Il mio grosso limite, quando si parla di ascolti, è che sono fondamentalmente pigro. Difficilmente mi metto a spulciare sugli scaffali tra i nomi che non conosco e, peggio ancora, difficilmente mi riesce d’ascoltare tutto quello di cui sento parlare bene. Paolo Benvegnù, a conti fatti, lo conosco di nome su per giù dal 2007/2008 (degli Scisma, per dire – la sua ex band, a quanto pare decisamente famosa nella scena indipendente dell’Italia anni ‘90 – non so assolutamente nulla tutt’oggi), ma è solo nel 2009, grazie alla compilation pensata e assemblata dagli Afterhours per il San Remo di quell’anno, Il Paese è Reale, che ci ho sbattuto il muso contro. Incuriosito dall’operazione comprai il CD e, alla traccia numero due del disco, c’era un pezzo intitolato “Io e il Mio Amore”, un brano di Paolo che, senza se e senza ma, s’è rivelata poi la mia canzone preferita di tutta la raccolta.
Dopo essermi ripromesso di reperire altro suo materiale, appunto per la mia pigrizia, è passato un anno e mezzo prima che io riuscissi ad avere un suo disco ‘fisico’ tra le mani. Un po’ perché in quel periodo le mie priorità musicali si sono focalizzate su altro, un po’ perché, come per i Marta Sui Tubi (che il caso vuole siano anche una band molto apprezzata da Paolo), non è assolutamente facile reperire il suo materiale nei negozi di dischi e, infatti, mi è toccato reperire quasi tutta la sua discografia nei vari store on line dedicati.

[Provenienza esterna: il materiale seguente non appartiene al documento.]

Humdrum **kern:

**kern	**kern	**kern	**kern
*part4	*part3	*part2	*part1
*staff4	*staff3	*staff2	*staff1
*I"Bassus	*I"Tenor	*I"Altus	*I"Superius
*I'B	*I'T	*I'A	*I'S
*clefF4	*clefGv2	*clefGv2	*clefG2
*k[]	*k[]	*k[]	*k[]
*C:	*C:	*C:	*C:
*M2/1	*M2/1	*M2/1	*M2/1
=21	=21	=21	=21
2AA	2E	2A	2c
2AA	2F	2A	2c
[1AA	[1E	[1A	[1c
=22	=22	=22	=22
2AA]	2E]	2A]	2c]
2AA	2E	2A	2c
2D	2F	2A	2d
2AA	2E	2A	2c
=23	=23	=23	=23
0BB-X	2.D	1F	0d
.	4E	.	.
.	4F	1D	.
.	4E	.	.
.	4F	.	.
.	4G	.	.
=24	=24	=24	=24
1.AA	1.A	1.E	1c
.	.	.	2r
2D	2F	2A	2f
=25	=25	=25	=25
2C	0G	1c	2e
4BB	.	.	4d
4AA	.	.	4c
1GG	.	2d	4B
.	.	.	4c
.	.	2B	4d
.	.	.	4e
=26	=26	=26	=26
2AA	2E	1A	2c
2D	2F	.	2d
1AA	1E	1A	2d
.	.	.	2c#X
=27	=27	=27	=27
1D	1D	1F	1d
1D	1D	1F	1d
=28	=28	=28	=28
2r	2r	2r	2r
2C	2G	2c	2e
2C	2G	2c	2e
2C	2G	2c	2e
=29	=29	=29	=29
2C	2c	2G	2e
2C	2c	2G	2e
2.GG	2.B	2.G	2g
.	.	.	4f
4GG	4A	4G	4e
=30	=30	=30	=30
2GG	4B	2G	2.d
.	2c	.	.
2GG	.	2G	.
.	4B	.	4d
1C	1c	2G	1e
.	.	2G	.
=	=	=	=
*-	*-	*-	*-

Dicevo, appunto, che ci è voluto un anno e mezzo per riuscire a imbattermi in un suo disco nel mio negozio di fiducia e, in questo caso, trattasi del suo ultimo lavoro in studio: Hermann. La rete è piena zeppa di recensioni e riscontri più che positivi ed è difficile riuscire ad aggiungere altro al riguardo. Questo è un disco che difficilmente riuscireste a paragonare ad altro nella nostra scena attuale. Compatto, con dei testi così profondi da commuoverti canzone dopo canzone (non ce n’è una brutta), con dei bellissimi arrangiamenti che, pur essendo decisamente basici, ti si piantano in testa assieme alla melodia dettata da una voce, quella di Paolo, che ti si annida sotto lo sterno e non ti lascia, ma ti segue ridondante per tutto il giorno. Un disco che fa venire la pelle d’oca, che ti fa pensare, arrabbiare, ma spesso e volentieri anche amare ogni cosa, perché non c'è altro da fare.